## Data extracted from a collection:
+---+
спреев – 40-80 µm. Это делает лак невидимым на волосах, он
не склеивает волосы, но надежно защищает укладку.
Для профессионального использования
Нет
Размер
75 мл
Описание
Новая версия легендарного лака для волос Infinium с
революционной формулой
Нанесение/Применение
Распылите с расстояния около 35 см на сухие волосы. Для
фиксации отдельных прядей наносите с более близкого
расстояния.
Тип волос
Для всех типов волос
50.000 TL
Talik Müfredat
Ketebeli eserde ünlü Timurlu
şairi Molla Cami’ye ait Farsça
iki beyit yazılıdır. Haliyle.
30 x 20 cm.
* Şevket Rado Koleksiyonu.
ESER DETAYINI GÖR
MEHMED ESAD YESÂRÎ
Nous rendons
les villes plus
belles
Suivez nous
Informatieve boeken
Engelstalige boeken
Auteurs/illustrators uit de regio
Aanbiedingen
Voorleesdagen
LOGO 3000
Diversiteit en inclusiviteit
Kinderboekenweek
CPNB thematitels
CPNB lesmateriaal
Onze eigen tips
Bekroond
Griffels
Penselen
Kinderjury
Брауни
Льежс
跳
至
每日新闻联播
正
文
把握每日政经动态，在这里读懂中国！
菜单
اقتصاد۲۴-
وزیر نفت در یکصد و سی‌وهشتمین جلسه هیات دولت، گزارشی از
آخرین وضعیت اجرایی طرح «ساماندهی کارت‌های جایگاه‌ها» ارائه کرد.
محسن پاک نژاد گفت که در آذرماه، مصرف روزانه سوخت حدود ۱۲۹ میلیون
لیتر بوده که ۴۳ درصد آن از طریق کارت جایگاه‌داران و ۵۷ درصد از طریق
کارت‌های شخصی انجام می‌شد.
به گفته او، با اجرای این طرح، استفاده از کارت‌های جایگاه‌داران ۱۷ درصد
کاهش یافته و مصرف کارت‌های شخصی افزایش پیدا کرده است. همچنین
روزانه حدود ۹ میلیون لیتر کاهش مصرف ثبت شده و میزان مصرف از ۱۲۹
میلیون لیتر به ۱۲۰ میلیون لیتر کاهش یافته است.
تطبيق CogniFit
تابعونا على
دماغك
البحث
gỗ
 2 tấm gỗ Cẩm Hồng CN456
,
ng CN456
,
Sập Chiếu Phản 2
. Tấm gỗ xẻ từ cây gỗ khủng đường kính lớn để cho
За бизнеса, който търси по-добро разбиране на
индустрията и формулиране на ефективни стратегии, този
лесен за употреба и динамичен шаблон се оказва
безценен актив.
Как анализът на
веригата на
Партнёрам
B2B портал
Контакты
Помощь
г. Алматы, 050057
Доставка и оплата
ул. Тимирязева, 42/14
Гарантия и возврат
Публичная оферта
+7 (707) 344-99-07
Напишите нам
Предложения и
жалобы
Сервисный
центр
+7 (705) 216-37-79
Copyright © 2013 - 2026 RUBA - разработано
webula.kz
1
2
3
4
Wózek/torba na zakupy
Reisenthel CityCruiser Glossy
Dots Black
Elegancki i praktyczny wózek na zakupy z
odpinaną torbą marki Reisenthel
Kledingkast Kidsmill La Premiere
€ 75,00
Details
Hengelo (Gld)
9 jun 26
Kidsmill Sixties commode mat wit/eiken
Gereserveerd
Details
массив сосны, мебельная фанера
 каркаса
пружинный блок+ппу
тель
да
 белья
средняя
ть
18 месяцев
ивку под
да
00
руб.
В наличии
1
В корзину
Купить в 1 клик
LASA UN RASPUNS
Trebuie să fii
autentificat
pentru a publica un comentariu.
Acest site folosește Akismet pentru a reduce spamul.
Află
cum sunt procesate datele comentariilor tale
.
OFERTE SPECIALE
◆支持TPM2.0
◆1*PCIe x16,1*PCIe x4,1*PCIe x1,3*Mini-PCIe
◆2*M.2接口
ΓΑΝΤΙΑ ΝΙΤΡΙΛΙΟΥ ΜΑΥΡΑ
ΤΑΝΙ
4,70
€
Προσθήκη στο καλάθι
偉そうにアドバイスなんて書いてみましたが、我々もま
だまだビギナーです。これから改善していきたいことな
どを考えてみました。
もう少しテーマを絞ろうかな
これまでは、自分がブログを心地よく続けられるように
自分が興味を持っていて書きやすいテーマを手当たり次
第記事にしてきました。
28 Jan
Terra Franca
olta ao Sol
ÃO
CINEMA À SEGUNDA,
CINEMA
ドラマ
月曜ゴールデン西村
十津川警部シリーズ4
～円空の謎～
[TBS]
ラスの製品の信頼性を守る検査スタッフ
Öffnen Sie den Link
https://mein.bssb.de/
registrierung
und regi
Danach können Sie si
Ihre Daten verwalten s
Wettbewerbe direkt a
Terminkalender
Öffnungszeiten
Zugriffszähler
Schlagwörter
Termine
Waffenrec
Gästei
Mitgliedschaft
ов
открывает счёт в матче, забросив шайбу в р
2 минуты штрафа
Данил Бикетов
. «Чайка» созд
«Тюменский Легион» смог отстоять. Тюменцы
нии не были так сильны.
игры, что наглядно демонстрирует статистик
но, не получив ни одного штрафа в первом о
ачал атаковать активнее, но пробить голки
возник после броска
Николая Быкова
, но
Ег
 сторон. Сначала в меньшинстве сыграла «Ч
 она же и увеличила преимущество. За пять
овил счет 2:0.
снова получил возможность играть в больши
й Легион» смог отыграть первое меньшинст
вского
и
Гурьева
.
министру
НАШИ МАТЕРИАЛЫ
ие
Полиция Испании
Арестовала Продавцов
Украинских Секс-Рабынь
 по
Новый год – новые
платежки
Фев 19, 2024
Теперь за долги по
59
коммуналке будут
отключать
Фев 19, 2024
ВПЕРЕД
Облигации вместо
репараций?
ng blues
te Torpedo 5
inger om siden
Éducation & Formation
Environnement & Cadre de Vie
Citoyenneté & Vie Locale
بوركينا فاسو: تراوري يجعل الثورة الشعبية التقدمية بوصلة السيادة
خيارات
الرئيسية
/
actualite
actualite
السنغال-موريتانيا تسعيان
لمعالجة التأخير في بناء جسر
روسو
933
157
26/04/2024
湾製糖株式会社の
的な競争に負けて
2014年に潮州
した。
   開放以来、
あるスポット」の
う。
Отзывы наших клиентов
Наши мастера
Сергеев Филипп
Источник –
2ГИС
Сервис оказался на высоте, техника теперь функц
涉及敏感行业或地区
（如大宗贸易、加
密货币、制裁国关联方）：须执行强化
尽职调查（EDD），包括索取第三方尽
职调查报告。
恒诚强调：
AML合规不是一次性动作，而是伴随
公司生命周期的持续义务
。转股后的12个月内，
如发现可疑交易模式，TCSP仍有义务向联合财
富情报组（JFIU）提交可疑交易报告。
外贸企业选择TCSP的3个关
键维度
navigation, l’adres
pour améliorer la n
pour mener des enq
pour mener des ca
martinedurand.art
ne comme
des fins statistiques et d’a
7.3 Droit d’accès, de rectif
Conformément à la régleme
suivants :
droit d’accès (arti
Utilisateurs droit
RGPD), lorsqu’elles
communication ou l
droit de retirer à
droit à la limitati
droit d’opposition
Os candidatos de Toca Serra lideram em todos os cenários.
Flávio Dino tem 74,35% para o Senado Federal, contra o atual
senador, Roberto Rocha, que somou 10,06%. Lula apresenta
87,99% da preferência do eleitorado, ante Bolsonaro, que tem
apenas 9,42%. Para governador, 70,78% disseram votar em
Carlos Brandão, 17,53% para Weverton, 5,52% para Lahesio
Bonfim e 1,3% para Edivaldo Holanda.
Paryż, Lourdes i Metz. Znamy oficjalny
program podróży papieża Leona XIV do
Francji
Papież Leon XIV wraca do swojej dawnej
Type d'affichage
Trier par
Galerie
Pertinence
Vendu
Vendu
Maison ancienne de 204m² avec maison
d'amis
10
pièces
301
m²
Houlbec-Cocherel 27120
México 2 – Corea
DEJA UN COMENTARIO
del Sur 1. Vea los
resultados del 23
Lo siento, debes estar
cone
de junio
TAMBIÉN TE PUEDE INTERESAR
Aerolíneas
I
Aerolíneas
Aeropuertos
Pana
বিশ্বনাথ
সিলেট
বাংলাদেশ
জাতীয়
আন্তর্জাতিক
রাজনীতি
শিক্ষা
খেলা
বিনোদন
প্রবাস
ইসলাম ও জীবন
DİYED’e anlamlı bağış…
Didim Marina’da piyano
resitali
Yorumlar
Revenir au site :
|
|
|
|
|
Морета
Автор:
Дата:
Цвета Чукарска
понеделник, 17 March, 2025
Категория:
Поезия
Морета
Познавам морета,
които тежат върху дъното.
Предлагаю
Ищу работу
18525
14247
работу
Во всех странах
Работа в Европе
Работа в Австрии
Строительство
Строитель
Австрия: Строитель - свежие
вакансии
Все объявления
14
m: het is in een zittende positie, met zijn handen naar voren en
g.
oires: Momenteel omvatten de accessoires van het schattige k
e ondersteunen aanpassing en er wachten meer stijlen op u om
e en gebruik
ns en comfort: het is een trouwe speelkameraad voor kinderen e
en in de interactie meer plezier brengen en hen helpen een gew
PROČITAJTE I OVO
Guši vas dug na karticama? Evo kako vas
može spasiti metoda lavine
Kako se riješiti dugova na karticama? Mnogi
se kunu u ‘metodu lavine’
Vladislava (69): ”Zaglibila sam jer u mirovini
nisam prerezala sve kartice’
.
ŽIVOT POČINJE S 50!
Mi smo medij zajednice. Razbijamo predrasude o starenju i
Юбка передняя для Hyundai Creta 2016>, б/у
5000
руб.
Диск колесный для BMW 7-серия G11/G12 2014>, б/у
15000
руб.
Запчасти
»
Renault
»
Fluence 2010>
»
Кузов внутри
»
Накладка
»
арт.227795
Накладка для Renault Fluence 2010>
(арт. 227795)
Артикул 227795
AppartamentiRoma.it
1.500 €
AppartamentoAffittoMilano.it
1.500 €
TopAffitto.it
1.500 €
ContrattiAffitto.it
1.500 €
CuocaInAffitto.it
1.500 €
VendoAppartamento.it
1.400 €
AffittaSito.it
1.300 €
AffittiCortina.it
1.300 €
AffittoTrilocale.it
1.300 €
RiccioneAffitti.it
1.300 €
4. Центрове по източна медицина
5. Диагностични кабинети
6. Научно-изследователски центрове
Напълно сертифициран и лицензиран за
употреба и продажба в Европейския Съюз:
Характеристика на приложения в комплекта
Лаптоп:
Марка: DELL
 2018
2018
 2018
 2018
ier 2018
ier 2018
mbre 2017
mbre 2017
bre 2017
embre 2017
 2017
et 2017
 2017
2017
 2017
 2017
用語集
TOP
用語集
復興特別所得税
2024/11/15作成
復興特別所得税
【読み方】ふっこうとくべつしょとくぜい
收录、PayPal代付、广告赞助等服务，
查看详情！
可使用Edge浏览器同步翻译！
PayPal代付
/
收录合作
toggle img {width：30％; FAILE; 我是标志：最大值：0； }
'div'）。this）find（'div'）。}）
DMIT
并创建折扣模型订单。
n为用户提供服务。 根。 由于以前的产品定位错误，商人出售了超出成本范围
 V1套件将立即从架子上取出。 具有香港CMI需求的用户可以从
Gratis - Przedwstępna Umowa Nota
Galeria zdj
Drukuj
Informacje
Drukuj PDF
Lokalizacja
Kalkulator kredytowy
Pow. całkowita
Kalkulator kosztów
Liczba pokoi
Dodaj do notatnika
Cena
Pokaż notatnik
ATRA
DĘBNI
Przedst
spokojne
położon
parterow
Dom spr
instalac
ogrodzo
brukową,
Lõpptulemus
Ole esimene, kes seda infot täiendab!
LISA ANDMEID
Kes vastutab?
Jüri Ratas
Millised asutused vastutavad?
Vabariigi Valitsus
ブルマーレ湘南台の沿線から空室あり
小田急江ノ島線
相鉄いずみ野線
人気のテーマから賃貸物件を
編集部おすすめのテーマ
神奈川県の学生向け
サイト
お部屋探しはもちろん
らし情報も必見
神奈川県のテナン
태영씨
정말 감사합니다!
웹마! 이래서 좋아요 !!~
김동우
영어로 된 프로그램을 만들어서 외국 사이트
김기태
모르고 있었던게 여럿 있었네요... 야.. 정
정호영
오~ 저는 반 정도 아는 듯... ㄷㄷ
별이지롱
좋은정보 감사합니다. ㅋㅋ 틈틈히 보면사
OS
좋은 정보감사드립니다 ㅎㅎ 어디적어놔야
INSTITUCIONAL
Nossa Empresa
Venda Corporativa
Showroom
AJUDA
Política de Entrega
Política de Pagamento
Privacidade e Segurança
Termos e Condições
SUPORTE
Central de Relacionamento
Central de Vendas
+---+
## TASK STATEMENT:
Which lines above hold the string "جایگاه"? Copy every one of them.

## ANSWER FOR THIS EXERCISE:
آخرین وضعیت اجرایی طرح «ساماندهی کارت‌های جایگاه‌ها» ارائه کرد.
لیتر بوده که ۴۳ درصد آن از طریق کارت جایگاه‌داران و ۵۷ درصد از طریق
به گفته او، با اجرای این طرح، استفاده از کارت‌های جایگاه‌داران ۱۷ درصد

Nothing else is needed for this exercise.